> GIVEN RECORDS:
================

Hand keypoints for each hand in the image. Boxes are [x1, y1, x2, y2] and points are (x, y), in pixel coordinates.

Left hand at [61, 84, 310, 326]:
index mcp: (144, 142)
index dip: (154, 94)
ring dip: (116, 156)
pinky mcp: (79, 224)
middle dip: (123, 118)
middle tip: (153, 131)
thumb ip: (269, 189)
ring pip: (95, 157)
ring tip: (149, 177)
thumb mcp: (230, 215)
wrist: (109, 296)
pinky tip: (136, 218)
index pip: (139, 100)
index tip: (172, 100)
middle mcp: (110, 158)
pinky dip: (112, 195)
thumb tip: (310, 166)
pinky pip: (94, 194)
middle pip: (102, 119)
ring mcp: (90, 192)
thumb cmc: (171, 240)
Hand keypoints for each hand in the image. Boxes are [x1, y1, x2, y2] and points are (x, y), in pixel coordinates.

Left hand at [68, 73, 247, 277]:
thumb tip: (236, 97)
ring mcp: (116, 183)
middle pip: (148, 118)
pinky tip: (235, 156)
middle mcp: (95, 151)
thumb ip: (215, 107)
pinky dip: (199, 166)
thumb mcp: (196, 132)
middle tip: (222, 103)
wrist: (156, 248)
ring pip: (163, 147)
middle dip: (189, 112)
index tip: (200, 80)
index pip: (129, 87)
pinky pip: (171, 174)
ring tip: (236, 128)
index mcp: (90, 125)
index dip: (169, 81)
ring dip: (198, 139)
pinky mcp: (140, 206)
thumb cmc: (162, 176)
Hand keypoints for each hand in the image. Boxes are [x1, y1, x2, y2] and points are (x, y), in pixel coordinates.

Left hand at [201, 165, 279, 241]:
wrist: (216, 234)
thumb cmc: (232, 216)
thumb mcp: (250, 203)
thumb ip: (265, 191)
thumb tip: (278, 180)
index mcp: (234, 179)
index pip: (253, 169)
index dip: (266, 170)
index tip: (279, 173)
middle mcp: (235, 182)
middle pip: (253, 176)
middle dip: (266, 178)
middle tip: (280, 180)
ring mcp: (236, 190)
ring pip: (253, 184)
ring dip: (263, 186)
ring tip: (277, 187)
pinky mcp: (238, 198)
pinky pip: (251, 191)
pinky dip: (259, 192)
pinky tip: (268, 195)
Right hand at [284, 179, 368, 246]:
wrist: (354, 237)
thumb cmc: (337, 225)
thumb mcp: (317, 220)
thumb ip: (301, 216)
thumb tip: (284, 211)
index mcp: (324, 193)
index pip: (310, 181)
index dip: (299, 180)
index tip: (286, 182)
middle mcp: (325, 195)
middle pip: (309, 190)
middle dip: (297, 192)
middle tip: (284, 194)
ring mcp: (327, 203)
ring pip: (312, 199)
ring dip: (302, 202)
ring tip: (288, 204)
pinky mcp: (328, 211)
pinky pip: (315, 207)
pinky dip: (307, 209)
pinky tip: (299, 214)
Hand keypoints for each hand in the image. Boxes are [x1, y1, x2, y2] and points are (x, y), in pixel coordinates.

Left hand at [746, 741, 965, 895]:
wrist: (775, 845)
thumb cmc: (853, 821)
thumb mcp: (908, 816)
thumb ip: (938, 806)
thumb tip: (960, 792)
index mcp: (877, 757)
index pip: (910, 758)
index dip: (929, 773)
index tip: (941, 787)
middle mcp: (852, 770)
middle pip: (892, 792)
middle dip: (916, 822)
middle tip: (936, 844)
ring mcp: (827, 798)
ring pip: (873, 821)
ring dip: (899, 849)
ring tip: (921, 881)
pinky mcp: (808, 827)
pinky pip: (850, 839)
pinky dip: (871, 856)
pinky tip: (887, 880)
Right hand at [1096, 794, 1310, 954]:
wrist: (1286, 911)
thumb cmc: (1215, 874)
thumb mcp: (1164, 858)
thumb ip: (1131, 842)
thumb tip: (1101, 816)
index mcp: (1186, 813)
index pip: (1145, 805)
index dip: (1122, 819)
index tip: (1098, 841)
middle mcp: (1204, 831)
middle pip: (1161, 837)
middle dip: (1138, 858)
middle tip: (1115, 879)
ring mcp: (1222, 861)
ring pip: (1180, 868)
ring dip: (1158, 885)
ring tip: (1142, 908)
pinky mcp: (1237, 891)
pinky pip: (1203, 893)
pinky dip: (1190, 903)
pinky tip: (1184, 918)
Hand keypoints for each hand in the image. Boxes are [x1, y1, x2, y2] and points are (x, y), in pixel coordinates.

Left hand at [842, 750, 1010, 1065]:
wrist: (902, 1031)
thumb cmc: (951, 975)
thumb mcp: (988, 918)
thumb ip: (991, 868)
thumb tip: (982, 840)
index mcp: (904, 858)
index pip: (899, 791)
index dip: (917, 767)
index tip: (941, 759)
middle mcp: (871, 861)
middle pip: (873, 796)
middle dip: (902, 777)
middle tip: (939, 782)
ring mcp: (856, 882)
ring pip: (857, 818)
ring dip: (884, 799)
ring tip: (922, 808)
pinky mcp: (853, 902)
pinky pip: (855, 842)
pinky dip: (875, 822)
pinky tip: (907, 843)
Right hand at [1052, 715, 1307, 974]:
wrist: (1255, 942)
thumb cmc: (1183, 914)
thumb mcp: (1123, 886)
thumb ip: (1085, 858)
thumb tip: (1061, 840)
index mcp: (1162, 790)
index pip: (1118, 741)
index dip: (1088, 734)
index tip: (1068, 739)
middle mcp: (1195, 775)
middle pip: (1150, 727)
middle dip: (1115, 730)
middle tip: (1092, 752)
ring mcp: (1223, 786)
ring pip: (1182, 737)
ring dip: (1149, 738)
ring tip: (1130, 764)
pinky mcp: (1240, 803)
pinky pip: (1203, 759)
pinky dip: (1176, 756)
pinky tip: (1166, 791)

================

Set aside each line above that includes the string "Right" and report it.

> RESULT FOR THIS TASK:
Right hand at [284, 179, 368, 246]:
Right hand at [1096, 794, 1310, 954]:
Right hand at [1052, 715, 1307, 974]:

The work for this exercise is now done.